REQUIRED TASK 1: In the records' FeatureScript programs, replace every "skLineSegment" with "skLine" and write the programs out again with nothing else changed.

PAGE EXTRACT:
Constructors and Destructors

Constructors: why? (1)

Initialization in C

  • left to the programmer

  • sheer number of bugs!

struct point A;

A remains uninitializedrandom values

 
struct point A = {1,2};

A is initialized with x = 1 and y = 2

 
struct point A;
...
A.x = 1;
A.y = 2;

  • Definition ⟶ uninitialized

  • Only set at some later point ⟶ error prone

Constructors: why? (2)

Initialization in C++

  • Programmer has no choice

  • Whenever programmer thinks about a point object, they have to think about its value

  • ⟶ initialization error excluded from the beginning

point A;

Compiler error: “void constructor for point not defined”

 
point A(1,2);

Only possibility to create a point

Constructors: Implementation - Inline

Short methods are best defined in the class definition itself ⟶ inline

point.h: inline definition
class point
{
public:
    point(int x, int y)
    {
        _x = x;
        _y = y;
    }
    // ...
};

Constructors: Implementation - Out-of-Line

Long methods are best defined in the implementation file

point.h: declaration

point.cpp: definition

 
class point
{
public:
    point(int x, int y);
    // ...
};

point::point(int x, int y)
{
    _x = x;
    _y = y;
}

Constructors: Initializer List (1)

What about ``const`` members?

class point
{
public:
    point(int x, int y)
    {
        _x = x;
        _y = y;
    }
private:
    const int _x;
    const int _y;
};

  • Compiler error

    • const members x und y not initialized”

    • “Assignment to const member”

  • Constructor body is normal Code

  • const pollution?

  • No!

Constructors: Initializer List (2)

Initializer List: different form of assignment - Initialization

class point
{
public:
    point(int x, int y) : _x(x), _y(y) {}
private:
    const int _x;
    const int _y;
};

Default Constructor (1)

Constructor without parameter - Default Constructor

class point
{
public:
    point() : _x(0), _y(0) {}
    point(int x, int y) : _x(x), _y(y) {}
};

...

point p; // -> (0, 0), implicitly

Default Constructor (2)

class rectangle
{
    point nw;
    point se;
};

  • Compiler generates default constructor

  • … but only when none is defined explicitly

Does this “design” make sense?

REQUIRED TASK 2: Continue the slides on C++ constructors and destructors, starting after their final line.

DATA EXCERPTS:
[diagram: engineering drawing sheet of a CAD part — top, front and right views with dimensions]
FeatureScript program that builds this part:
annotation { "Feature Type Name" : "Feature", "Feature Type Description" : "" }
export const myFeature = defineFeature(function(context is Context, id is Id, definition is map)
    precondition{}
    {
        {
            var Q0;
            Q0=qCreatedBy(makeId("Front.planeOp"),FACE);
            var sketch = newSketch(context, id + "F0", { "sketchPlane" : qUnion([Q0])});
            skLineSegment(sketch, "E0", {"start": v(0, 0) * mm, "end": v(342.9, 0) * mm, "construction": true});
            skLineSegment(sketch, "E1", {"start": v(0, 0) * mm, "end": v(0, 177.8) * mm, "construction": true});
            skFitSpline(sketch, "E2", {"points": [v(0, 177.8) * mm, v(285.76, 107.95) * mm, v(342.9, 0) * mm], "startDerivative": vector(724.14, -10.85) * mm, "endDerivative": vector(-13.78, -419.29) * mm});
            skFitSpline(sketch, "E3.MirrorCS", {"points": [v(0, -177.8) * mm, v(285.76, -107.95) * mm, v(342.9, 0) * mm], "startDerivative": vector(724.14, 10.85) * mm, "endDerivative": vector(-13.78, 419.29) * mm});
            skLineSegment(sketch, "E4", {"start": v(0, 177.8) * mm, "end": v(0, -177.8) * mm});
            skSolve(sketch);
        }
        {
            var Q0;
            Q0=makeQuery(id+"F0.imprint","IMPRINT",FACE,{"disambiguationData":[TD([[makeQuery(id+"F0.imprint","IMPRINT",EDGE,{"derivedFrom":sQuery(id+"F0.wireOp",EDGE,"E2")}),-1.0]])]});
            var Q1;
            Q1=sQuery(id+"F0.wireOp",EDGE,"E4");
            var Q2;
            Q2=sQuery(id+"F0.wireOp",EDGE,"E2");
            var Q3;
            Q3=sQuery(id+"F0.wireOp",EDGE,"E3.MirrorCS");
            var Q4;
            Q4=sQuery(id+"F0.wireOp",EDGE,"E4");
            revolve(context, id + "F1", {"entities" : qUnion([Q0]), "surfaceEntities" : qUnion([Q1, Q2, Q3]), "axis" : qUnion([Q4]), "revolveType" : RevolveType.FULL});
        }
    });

EXERCISE ANSWER 1:
[diagram: engineering drawing sheet of a CAD part — top, front and right views with dimensions]
FeatureScript program that builds this part:
annotation { "Feature Type Name" : "Feature", "Feature Type Description" : "" }
export const myFeature = defineFeature(function(context is Context, id is Id, definition is map)
    precondition{}
    {
        {
            var Q0;
            Q0=qCreatedBy(makeId("Front.planeOp"),FACE);
            var sketch = newSketch(context, id + "F0", { "sketchPlane" : qUnion([Q0])});
            skLine(sketch, "E0", {"start": v(0, 0) * mm, "end": v(342.9, 0) * mm, "construction": true});
            skLine(sketch, "E1", {"start": v(0, 0) * mm, "end": v(0, 177.8) * mm, "construction": true});
            skFitSpline(sketch, "E2", {"points": [v(0, 177.8) * mm, v(285.76, 107.95) * mm, v(342.9, 0) * mm], "startDerivative": vector(724.14, -10.85) * mm, "endDerivative": vector(-13.78, -419.29) * mm});
            skFitSpline(sketch, "E3.MirrorCS", {"points": [v(0, -177.8) * mm, v(285.76, -107.95) * mm, v(342.9, 0) * mm], "startDerivative": vector(724.14, 10.85) * mm, "endDerivative": vector(-13.78, 419.29) * mm});
            skLine(sketch, "E4", {"start": v(0, 177.8) * mm, "end": v(0, -177.8) * mm});
            skSolve(sketch);
        }
        {
            var Q0;
            Q0=makeQuery(id+"F0.imprint","IMPRINT",FACE,{"disambiguationData":[TD([[makeQuery(id+"F0.imprint","IMPRINT",EDGE,{"derivedFrom":sQuery(id+"F0.wireOp",EDGE,"E2")}),-1.0]])]});
            var Q1;
            Q1=sQuery(id+"F0.wireOp",EDGE,"E4");
            var Q2;
            Q2=sQuery(id+"F0.wireOp",EDGE,"E2");
            var Q3;
            Q3=sQuery(id+"F0.wireOp",EDGE,"E3.MirrorCS");
            var Q4;
            Q4=sQuery(id+"F0.wireOp",EDGE,"E4");
            revolve(context, id + "F1", {"entities" : qUnion([Q0]), "surfaceEntities" : qUnion([Q1, Q2, Q3]), "axis" : qUnion([Q4]), "revolveType" : RevolveType.FULL});
        }
    });

EXERCISE ANSWER 2:
  • Always ask whether a default constructor makes sense

  • Here: rectangle ((0,0),(0,0)) ⟶ nonsense

  • If one wants a real ctor and a default ctor ⟶ define one explicitly

Object Lifecycle - Destructor

Like in C. Well almost. The end of an object is …

  • Scope: end of block

  • return from function ⟶ end for local objects

  • Explicit lifetime (dynamic memory): delete operator

  • Static (global) lifetime: program termination

In any case: as soon as life is over, the destructor is called

  • Implicitly defined (compiler generated)

    • ⟶ memberwise destruction

  • Explicitly defined

Destructors (1)

What happens when life is over?

class String
{
public:
    String(const char *from)
      : _c_str(new char[strlen(from)+1])
    {
        strcpy(_c_str, from);
    }
private:
    char *_c_str;
};

Destructors (2)

Implementation detail of String:

  • Heap-allocated memory

  • String is only as big as all of its members

  • sizeof(char *) (4 or 8 bytes)

  • Data are on the heap ⟶ compiler cannot help

  • ⟶ variable length

Destructors (3)

void f()
{
    String s("hello");
    ...
    // LEAKED 6 bytes!
}
../../../../../../_images/02-01-00-dtor-dyn-memory.svg

Destructors (4)

Solution: program a destructor

class String
{
public:
    ~String()
    {
        delete[] _c_str;
    }
};

  • Not only with dynamically allocated memory

  • … but with all kinds of explicit resource allocation (e.g. file descriptors)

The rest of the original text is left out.